Todos nós que estamos nesta equipe somos da opinião de que é um bom projeto. Agora, carece de discussão e provavelmente sofrerá modificações, mas como estrutura básica é boa porque cuida dos problemas que surgem como vício em jogos de azar, acesso de menores, lavagem de dinheiro, certificação de máquinas e jogos. O projeto cuida muito bem desses obstáculos e a Betano, Betsson, Coolbet e Latamwin esperam que essa legislação tramite porque assim poderão se distinguir dos piratas. Neste contexto, as plataformas procuram mostrar-se e fazer a diferença, aí entra em conflito com a moção parlamentar que proíbe a publicidade dos casinos. além da matéria do futebol, conceitualmente o que essa restrição faz é invisibilidade ao legítimo e o coloca no mesmo patamar dos operadores do mercado negro.

Qual a sua leitura sobre a visão da atual administração sobre a regulamentação?
Não sei se o governo de Gabriel Boric tem um caminho definido nessa questão.
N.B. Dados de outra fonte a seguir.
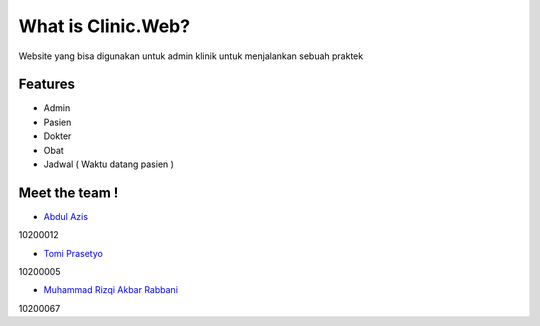 ###################
What is Clinic.Web?
###################

Website yang bisa digunakan untuk admin klinik untuk menjalankan sebuah praktek

*******************
Features
*******************
- Admin
- Pasien
- Dokter
- Obat
- Jadwal ( Waktu datang pasien )


*********
Meet the team !
*********

-  `Abdul Azis <https://www.instagram.com/_abdlazs/>`_
10200012


-  `Tomi Prasetyo <https://www.instagram.com/tomiprasetyo95/>`_
10200005


-  `Muhammad Rizqi Akbar Rabbani <https://www.instagram.com/rabbani_qibar/>`_
10200067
A princípio a interpretação foi de que queriam retirar o projeto e depois aparentemente decidiram não o fazer. É politicamente compreensível que um novo governo não queira assumir as iniciativas dos anteriores, principalmente quando surge nos últimos dias. No entanto, superado este problema político, parece-me que esta é uma nova indústria que pode gerar receitas adicionais para o erário. Você tem de se concentrar nas peculiaridades desse mundo digital e aprender como um negócio online é regulamentado. Até agora, as respostas no Chile têm sido muito precárias. A única coisa que foi feita foi gerar o IVA digital e foi a solução de patch. Há um tremendo desafio pela frente. Como equipe, estamos focados em regularizá-lo em breve e bem, acreditamos que este regulamento (cassinos online) será um dos primeiros de muitos outros que virão. Temos que sair da lógica do século 19 e pular para o século 21.

O que acontece se a proibição de publicidade for aprovada antes da regulamentação?
São visões antagônicas. Não quero ser pessimista nesta matéria, imagino que os legisladores vão perceber que a moção de censura é uma péssima ideia no final. As pessoas já estão no mundo digital, 70% da população que joga aleatoriamente o faz online e se for proibido não irão para cassinos físicos, mas sim para piratas. Qual é o sentido de cobrir o sol com a peneira? Você não chegará a lugar algum. Entendo que há problemas que precisam ser bem regulados, mas não podem ser resolvidos por meio da proibição.

Os cassinos físicos e os cassinos online são concorrentes diretos?
Não, são mercados diferentes. Acho que é comparar o Spotify com uma loja de vinil, o consumidor é diferente. As pessoas que vão aos cassinos vão para uma experiência. Não há concorrência real entre online e físico, porque os clientes estão procurando coisas diferentes. Estou convencido de que o Ministério da Fazenda sabe que deve regulamentar em breve, porque vai gerar receitas e não há razão para que não o faça.